Aklıma burada Bronislaw Malinowski’nin bizzat yerinde yaşayarak araştırdığı Trobriand takımadaları yerlilerinin inanış şekilleri geliyor. Trobriand yerlilerinin inançlarını Doğulu komplo teorileriyle kıyaslamaya değer. Bronislaw Malinowski bizzat yerinde yaşayarak araştırdığı Trobriand takımadaları yerlilerinin ölüm ister doğal yolla, ister cinayetle, ister kazayla gelsin bunun ille de büyü yoluyla gerçekleştiğine inandıklarını anlatır. Mesela bir ayağı çukurda ihtiyar bir yerli son anlarında bile ölümden değil, kendisine büyü yapılmasından korkarmış. Ölümün mukadderatı önkabulüne karşıt devamlı tetikte riskli bir oyun. Ölümü hayatı sonlandıran bir sebep olarak görmektense, ölüme sebep olacak büyüden son raddeye kadar kaçınmak. Yerlileri ölümün sebebini yanlış bilgiye dayandırdıkları için suçlayamayız. Çünkü büyü bütün ilkelliğine rağmen modern insanın bildiği ölüm sebeplerini es geçerken cehaletten başka bir mazerete sahip. Malinowski her etnologda olması gereken bir mütevazılıkla yerlilerin ilkelliğini hoş görüyor ama yerlilerin bu bilmeme halini sürdürmelerinin sosyal yapıyı bir arada tutan ilmeklerine dikkat etmiyor. Oysa büyü, yüzyıllardır bilgiye kapalı mutaassıp bir inançla değil, ölümün sebeplerini dışarıda konumlandıran folklorik kurumsallığıyla ayakta durur; modern insanın görüşü gibi bünye ‘ölüme doğru varlık’ı (Heidegger) temsil etmez. Bünye derken bunu hem yerlinin bedeni hem de kabile ahalisi diye düşünmek gerekir. Ölümün kötücül etkilerine büyü üzerinden karşı koyuş sadece hayatı savunmak anlamına gelmiyor, iyi büyücüler sayesinde kötülük sosyal yapının dışında da tutuluyor. Trobriand yerlilerinin büyü diye inandıkları şey onların iç barışını koruyan şey aynı zamanda, kötü büyü oralarda bir yerde,  yerli büyücüler onların sihrini bozmaya çalışıyor ve hayatın ritmik akışı huzur yerine geçiyor. Bu haliyle huzur büyünün kanıtı zaten…  Trobriand yerlilerinin kıyaslamaya konu olacak ahvali kısaca bu.
Gelelim Doğu komplo teorilerine.

Batı, Doğu entelektüellerinin Büyük Ötekisi’dir.

Büyük Öteki’yi burada hem emsal alınan hem de imtina edilen bir kerteriz noktası olarak düşünmeliyiz.

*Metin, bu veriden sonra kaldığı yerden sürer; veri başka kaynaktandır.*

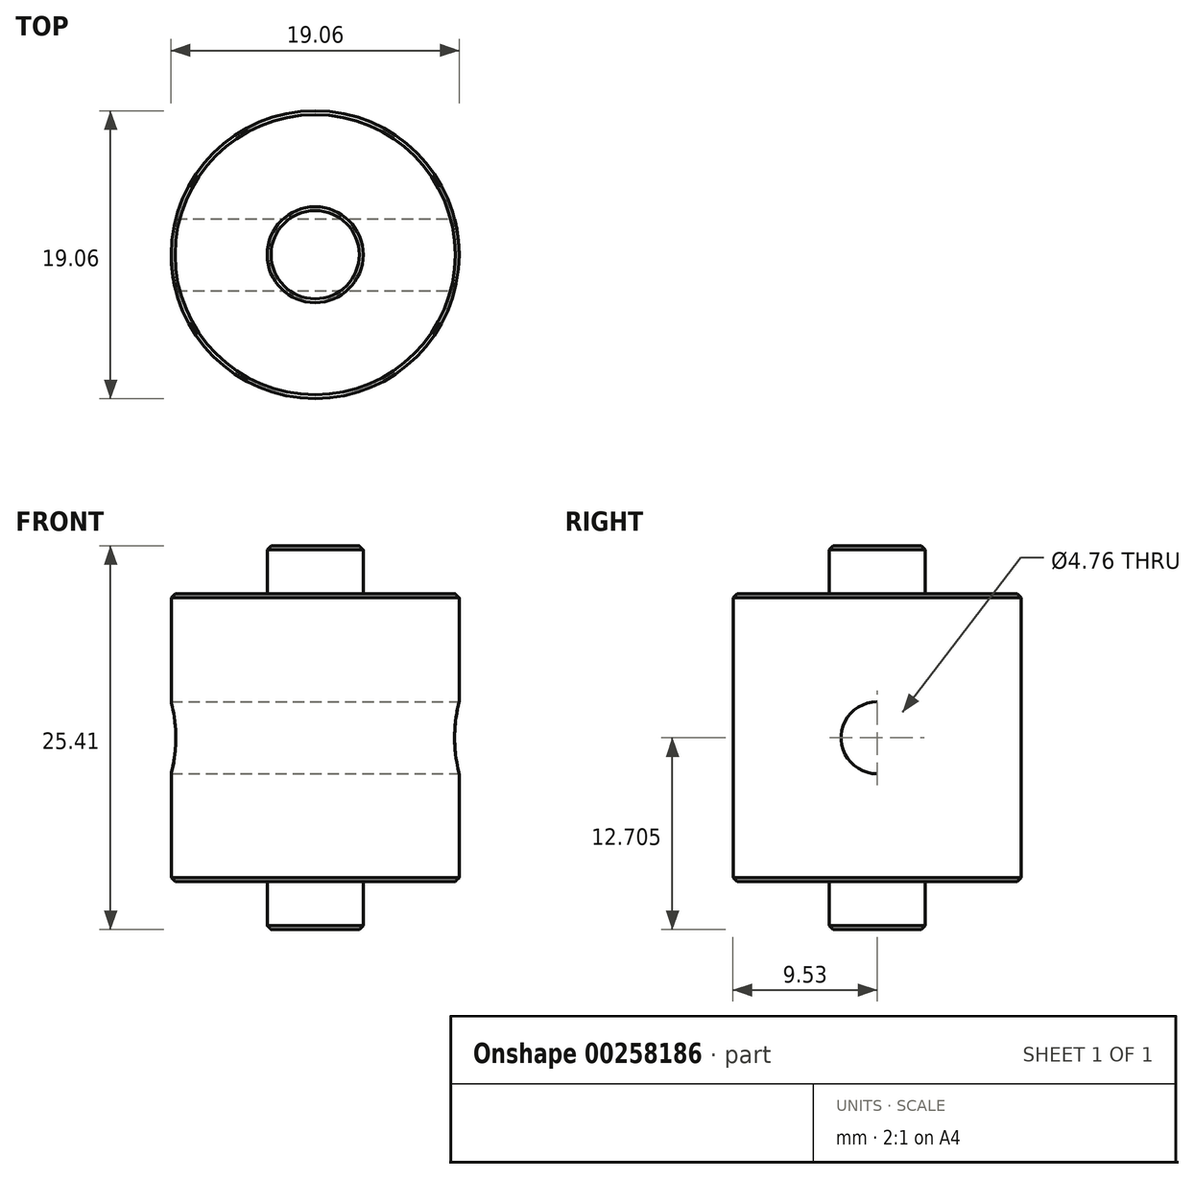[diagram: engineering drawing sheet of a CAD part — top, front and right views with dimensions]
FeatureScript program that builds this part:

Özellikle dil bilen ve Batı’ya gidip gelen kırgın entelektüellerde görürüz bunu, Batılılar tarafından kaale alınmadıklarını hissederler ve öfkelidirler. Bu kaale alınmama hissinde kendilerini aşağılamanın payı daha fazladır aslında (kendileriyle yüzleşmeye varamayan kronik bir alınganlık). Hayranlık ve hayal kırıklığının karışımı garip bir kompleksle yerli halka sığınırlar. Çoğu zaman yanlış biçimde sıla özlemi diye adlandırılan bu duygunun uzakta kalan yurt acısıyla (bir şeyleri geride bırakma, yitirme acısı) bir ilgisi yok. Batı’dan gelen ilim irfan görmüş, metropolde yaşamış ama umduğunu bulamamış Doğu entelektüellerinin kendi hayran kitlesini yerli halkta arama mecburiyetiyle karışık bir duygudan söz ediyorum. Bunun bir tür milliyetçiliğe dönüşmesi kaçınılmaz elbette. Tarihte milliyetçiliğin öncülerinin bu tip batı kültüründen gelen insanlar arasından çıkması da tesadüf değil. Küskünlüklerle, suçluluk duygularıyla dolu nazlı bir ilişkidir bu. İşte Doğu entelektüelinin komplo teorisine eğiliminin psikolojik alt yapısı. Teorik alt yapısı  Lenin’in emperyalizm öğretisinin 3. Dünyacı yorumlarıyla zaten hazır. Emperyalizm (Batı), tıpkı Trobriand yerlilerinin kara büyüsü gibi kötülüğü temsil eder, sorunlar onun vasıtasıyla hep dışarıdan gelir. Yeniye hazır olmayan her tür modern değişime kuşkuyla bakan yerli halkın Batı’ya karşı kendiliğinden soğuk duruşu hem sol, hem de sağ entelektüelin kendi lehine çevirmek istediği bir zemin sunar. Sağ ve solun birbirlerini tam da Batı işbirlikçiliğiyle suçladıkları noktadır burası. Ama ortada turistler haricinde işgalci diye gösterilebilecek Batılı olmadığı için Batı düşmanlığı sürekli iç politikaya tahvil edilir, uzlaşma ve çatışma zemini olarak. Doğu tipi komplo teorisinin sosyal zemini de budur. Komploculuğuyla aşırı iradileştirilmiş bir Batı, dışarıdaki kötü olarak Büyük Öteki haline gelir. Ama Batıyı Batı yapan değerler kendi içinde bütünlük arz etmeyen, birbiriyle çatışan, tartışan, farklı öğretiler, farklı ekoller olmasına rağmen Doğulu entelektüelin ‘Batı’ sözcüğünü yekpare bir yapının adı olarak kullanması hiç şüphesiz metonimik bir indirgemedir. Doğulu ‘Batı’ sözcüğünü metonimik indirgemeyle kullandı diye Batı yekpare olmaz. Ama böyle bir bakış Doğulu entelektüeli yekpareleştirir. Komplo teorisinin bir tür plasebo etkisidir bu.
  
Komplo teorisi bir yerelleşme aracıdır. Komplocu Batı gizemli bir şekilde orada bir yerdedir. Tabi bu yazıda Batı kaynaklı komploları yok saymak gibi bir çabanın içinde olduğum iddia edilemez, hatta Batı’nın kendilerine isnat edilen komploların çok daha fazlasından sorumlu olduklarını söyleyebilirim. Ama bu durum Doğu tipi komplo teorisinin hem kendini aklamaya hem de “kirli” bir uzlaşmaya yönelik niyetini ortadan kaldırmaz.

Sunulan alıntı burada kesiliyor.